La Sección Segunda de la Audiencia Provincial de Málaga ha condenado al constructor granadino José Ávila Rojas, también imputado en el caso 'Malaya', a tres años y medio de prisión por un delito de estafa continuada cometido en la venta de tres apartamentos de una promoción en el municipio malagueño de Marbella a sabiendas de que no podrían ser habitados al carecer los mismos de licencia de primera ocupación y de obra.
   Además, le impone una multa de nueve meses a razón del pago diario de 20 euros, y lo sentencia a devolver, solidariamente con la empresa Naviro, las cantidades entregadas por los tres compradores: 67.641, 66.246 y 67.460 euros. Por último, se declaran nulos los contratos, según informa este sábado el diario 'La Opinión de Málaga'.
   Según la sentencia, Naviro Inmobiliaria 2000 SL, cuyo administrador único era Ávila Rojas, "resultó ser la promotora de la construcción de un edificio de 64 viviendas más trasteros, locales y aparcamientos en Marbella, concretamente en el Carril del Relojero", suelo urbano, según el PGOU.
   La Comisión de Gobierno del Ayuntamiento marbellí concedió el 28 de abril de 2003 licencia de obras al proyecto básico pero "condicionada a cumplir las deficiencias advertidas". Ese otorgamiento fue recurrido en vía contencioso-administrativa por la Junta de Andalucía el 29 de agosto de ese mismo año: el letrado pidió la suspensión del acto administrativo, lo que se denegó el 31 de octubre de 2003, pero se permitió el 18 de noviembre de 2004.

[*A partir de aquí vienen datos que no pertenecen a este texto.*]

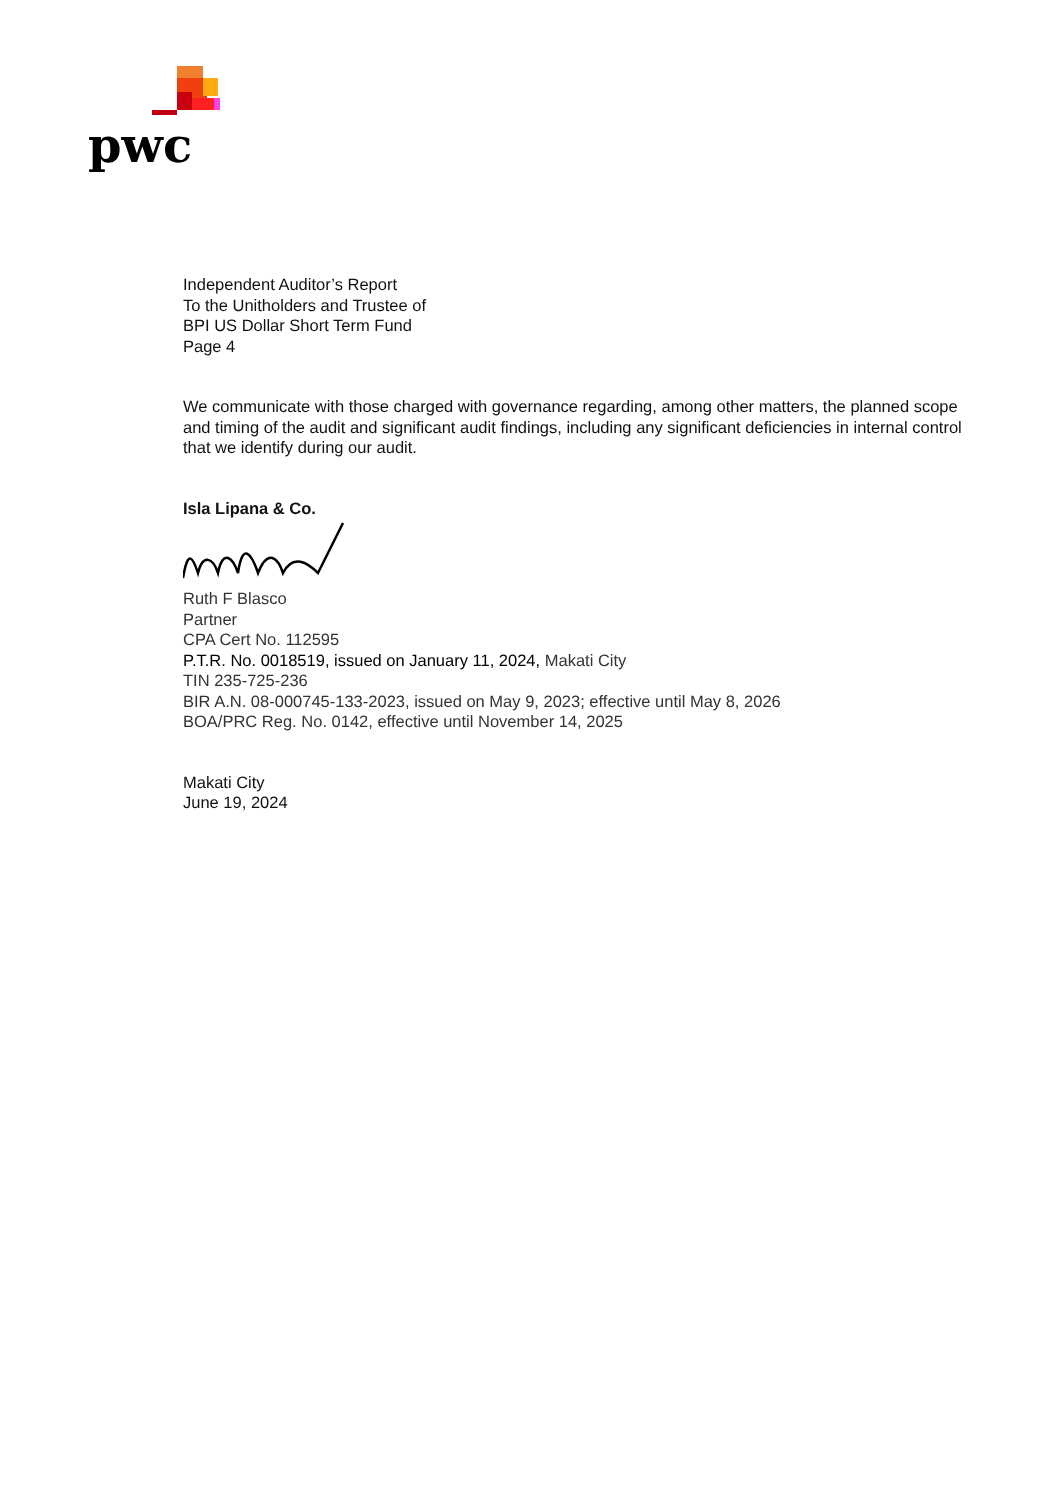pwc
Independent Auditor’s Report
To the Unitholders and Trustee of
BPI US Dollar Short Term Fund
Page 4
We communicate with those charged with governance regarding, among other matters, the planned scope and timing of the audit and significant audit findings, including any significant deficiencies in internal control that we identify during our audit.
Isla Lipana & Co.
Ruth F Blasco
Partner
CPA Cert No. 112595
P.T.R. No. 0018519, issued on January 11, 2024, Makati City
TIN 235-725-236
BIR A.N. 08-000745-133-2023, issued on May 9, 2023; effective until May 8, 2026
BOA/PRC Reg. No. 0142, effective until November 14, 2025
Makati City
June 19, 2024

   Tras presentar Naviro el proyecto reformado básico y de ejecución, la junta de gobierno local del Ayuntamiento de Marbella, el 29 de julio de 2004, denegó la licencia de obra solicitada, lo que se le notificó a la mercantil el 3 de septiembre.

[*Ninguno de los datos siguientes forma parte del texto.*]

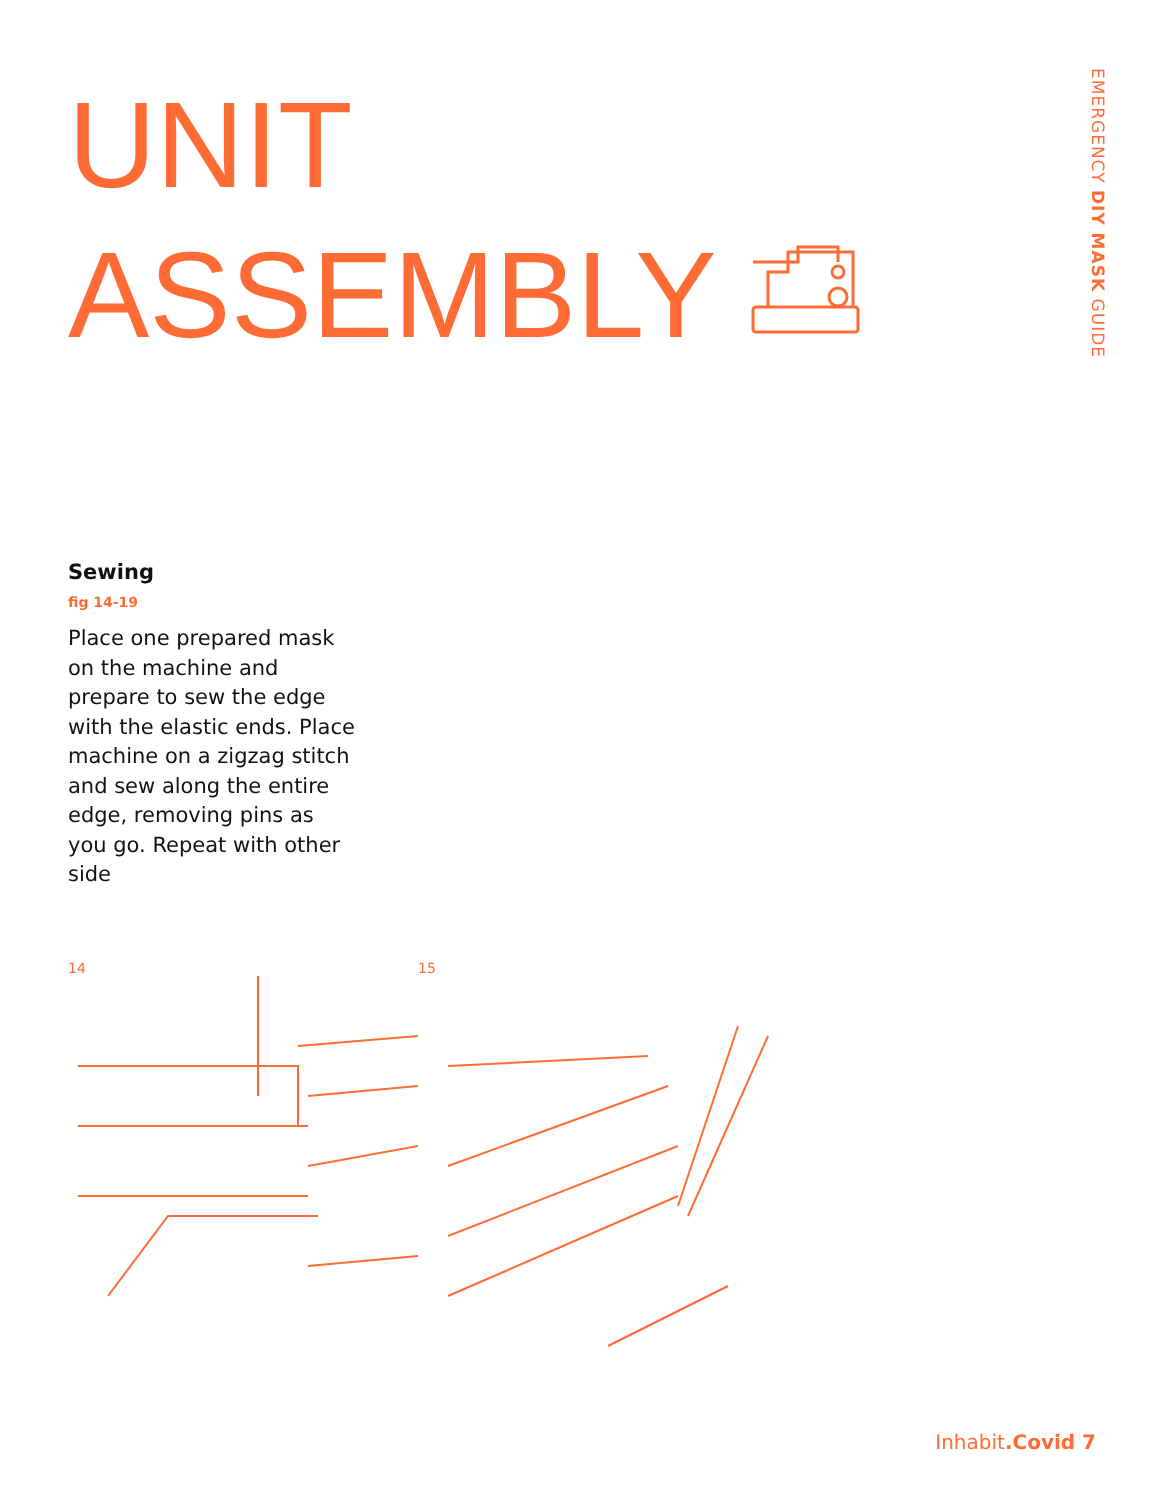EMERGENCY DIY MASK GUIDE
UNIT
ASSEMBLY
Sewing
fig 14-19
Place one prepared mask on the machine and prepare to sew the edge with the elastic ends. Place machine on a zigzag stitch and sew along the entire edge, removing pins as you go. Repeat with other side
14
15
Inhabit.Covid 7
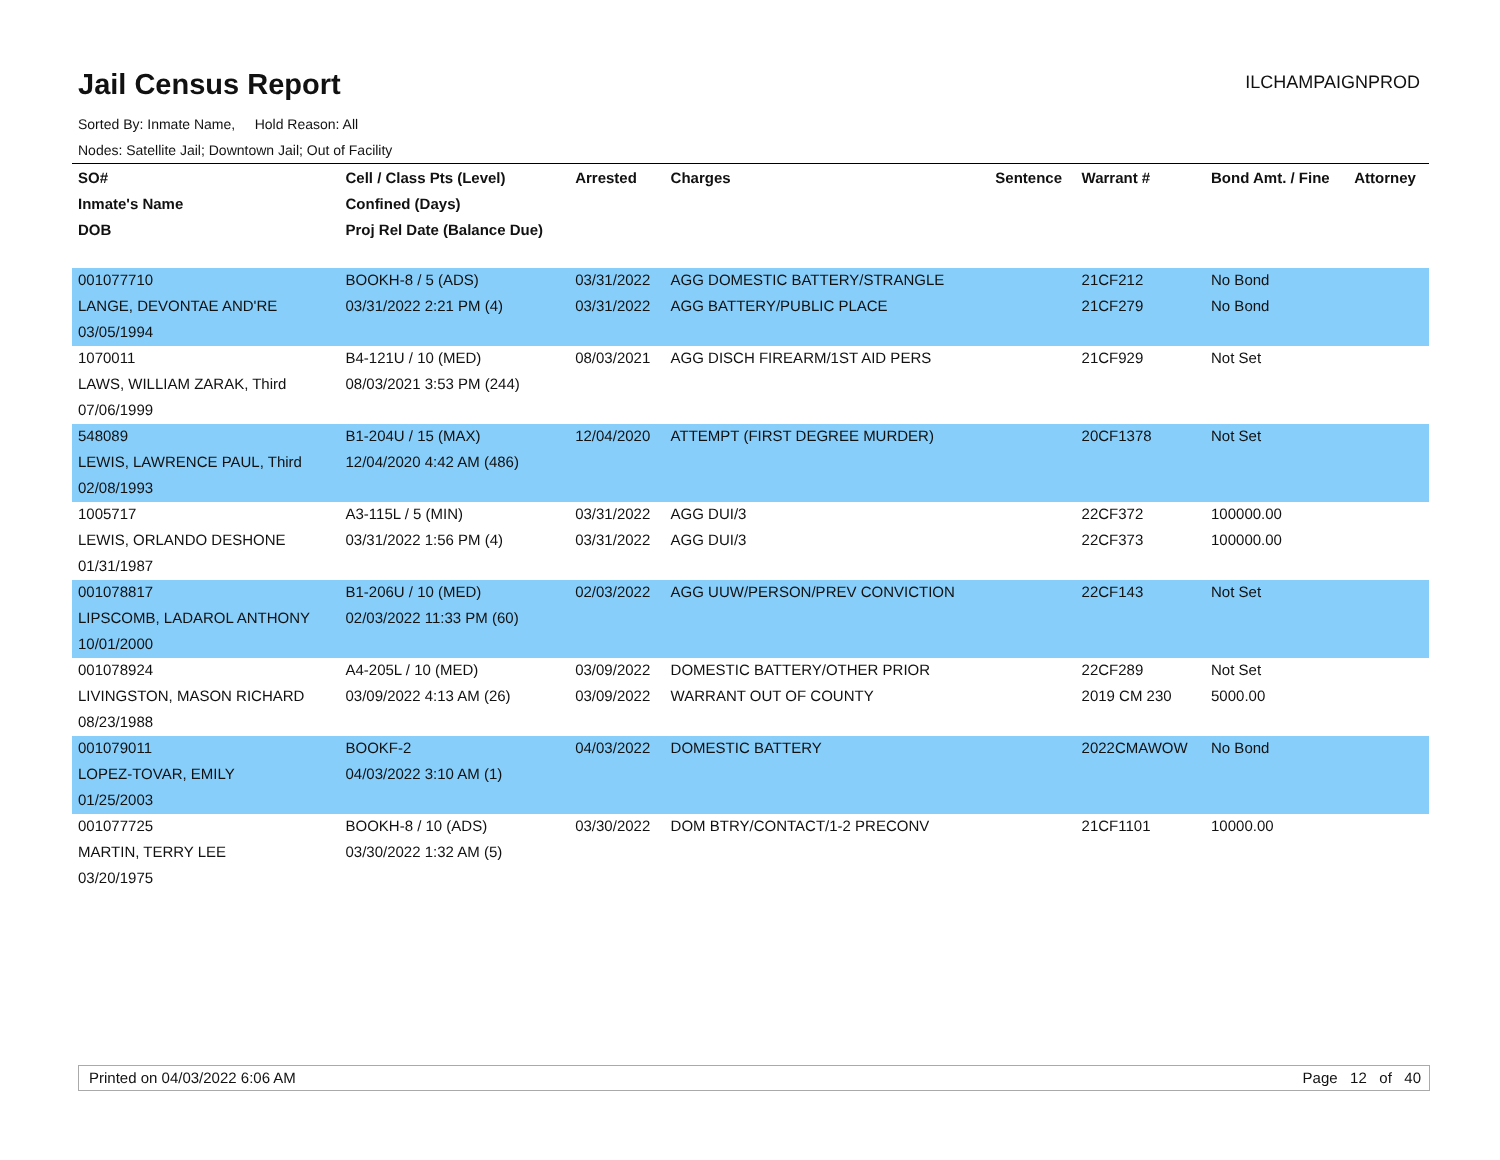Jail Census Report
ILCHAMPAIGNPROD
Sorted By: Inmate Name, Hold Reason: All
Nodes: Satellite Jail; Downtown Jail; Out of Facility
| SO# | Cell / Class Pts (Level) | Arrested | Charges | Sentence | Warrant # | Bond Amt. / Fine | Attorney |
| --- | --- | --- | --- | --- | --- | --- | --- |
| Inmate's Name | Confined (Days) | | | | | | |
| DOB | Proj Rel Date (Balance Due) | | | | | | |
| 001077710 | BOOKH-8 / 5 (ADS) | 03/31/2022 | AGG DOMESTIC BATTERY/STRANGLE | | 21CF212 | No Bond | |
| LANGE, DEVONTAE AND'RE | 03/31/2022 2:21 PM (4) | 03/31/2022 | AGG BATTERY/PUBLIC PLACE | | 21CF279 | No Bond | |
| 03/05/1994 | | | | | | | |
| 1070011 | B4-121U / 10 (MED) | 08/03/2021 | AGG DISCH FIREARM/1ST AID PERS | | 21CF929 | Not Set | |
| LAWS, WILLIAM ZARAK, Third | 08/03/2021 3:53 PM (244) | | | | | | |
| 07/06/1999 | | | | | | | |
| 548089 | B1-204U / 15 (MAX) | 12/04/2020 | ATTEMPT (FIRST DEGREE MURDER) | | 20CF1378 | Not Set | |
| LEWIS, LAWRENCE PAUL, Third | 12/04/2020 4:42 AM (486) | | | | | | |
| 02/08/1993 | | | | | | | |
| 1005717 | A3-115L / 5 (MIN) | 03/31/2022 | AGG DUI/3 | | 22CF372 | 100000.00 | |
| LEWIS, ORLANDO DESHONE | 03/31/2022 1:56 PM (4) | 03/31/2022 | AGG DUI/3 | | 22CF373 | 100000.00 | |
| 01/31/1987 | | | | | | | |
| 001078817 | B1-206U / 10 (MED) | 02/03/2022 | AGG UUW/PERSON/PREV CONVICTION | | 22CF143 | Not Set | |
| LIPSCOMB, LADAROL ANTHONY | 02/03/2022 11:33 PM (60) | | | | | | |
| 10/01/2000 | | | | | | | |
| 001078924 | A4-205L / 10 (MED) | 03/09/2022 | DOMESTIC BATTERY/OTHER PRIOR | | 22CF289 | Not Set | |
| LIVINGSTON, MASON RICHARD | 03/09/2022 4:13 AM (26) | 03/09/2022 | WARRANT OUT OF COUNTY | | 2019 CM 230 | 5000.00 | |
| 08/23/1988 | | | | | | | |
| 001079011 | BOOKF-2 | 04/03/2022 | DOMESTIC BATTERY | | 2022CMAWOW | No Bond | |
| LOPEZ-TOVAR, EMILY | 04/03/2022 3:10 AM (1) | | | | | | |
| 01/25/2003 | | | | | | | |
| 001077725 | BOOKH-8 / 10 (ADS) | 03/30/2022 | DOM BTRY/CONTACT/1-2 PRECONV | | 21CF1101 | 10000.00 | |
| MARTIN, TERRY LEE | 03/30/2022 1:32 AM (5) | | | | | | |
| 03/20/1975 | | | | | | | |
Printed on 04/03/2022 6:06 AM Page 12 of 40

   A pesar de ello "se inició la construcción del edificio, cuyas obras se desarrollaron sin que por el Ayuntamiento se adoptase medida alguna tendente a su paralización hasta que, en cumplimiento de lo acordado por la Sala de lo Contencioso-Administrativo del TSJA en Málaga, se dictaron por la Alcaldía de Marbella sendos decretos --el 31 de enero y el 13 de junio de 2005--". La obra, sin embargo, finalizó el 9 de junio de 2005.
   El no tener la licencia de obras impidió que la construcción obtuviese la de primera ocupación, "interesada por la promotora", según el tribunal, "pese a lo cual parte de los apartamentos están actualmente ocupados por sus respectivos propietarios, cuya comunidad ha interesado que se expida el permiso".
   Tres personas adquirieron, cada una, un apartamento, "firmando los correspondientes contratos privados tras haber efectuado una reserva a principios de agosto de 2004". Así, rubricaron los documentos contractuales en septiembre del mismo ejercicio "sin que en momento alguno hubiesen sido informados de la concesión de la licencia inicial al proyecto básico, habiéndose omitido, pues, toda noticia sobre el recurso interpuesto por la Junta de Andalucía así como sobre la denegación correspondiente a los proyectos básico y de ejecución por no haberse cumplido las condiciones a que quedó supeditada", explica la Sala.
   Los adquirientes entregaron, con pagarés, en segundo lugar, y a la firma del contrato, en principio, las cantidades de 67.641 euros, 66.246 y 67.460. "Cuando tuvieron conocimiento de que no había sido concedida la licencia de primera ocupación y de que el acusado José Ávila Rojas había sido imputado en el caso 'Malaya', enviaron cartas a Naviro comunicando su decisión de acogerse en lo establecido en la cláusula segunda del contrato", añade la sentencia, con el objetivo de que les devolvieran las cantidades entregadas más sus intereses.

SILENCIO ADMINISTRATIVO

   La vendedora, sin embargo, respondió que "no accedía a la resolución unilateral del contrato, por entender que la licencia de primera ocupación había sido concedida por silencio administrativo". Meses después se formuló la denuncia que ha dado lugar a esta causa.
   En el juicio han sido absueltos del delito de estafa el hermano de Ávila Rojas, apoderado de la empresa, y el jefe de Ventas, al no haber quedado acreditada su participación en los hechos.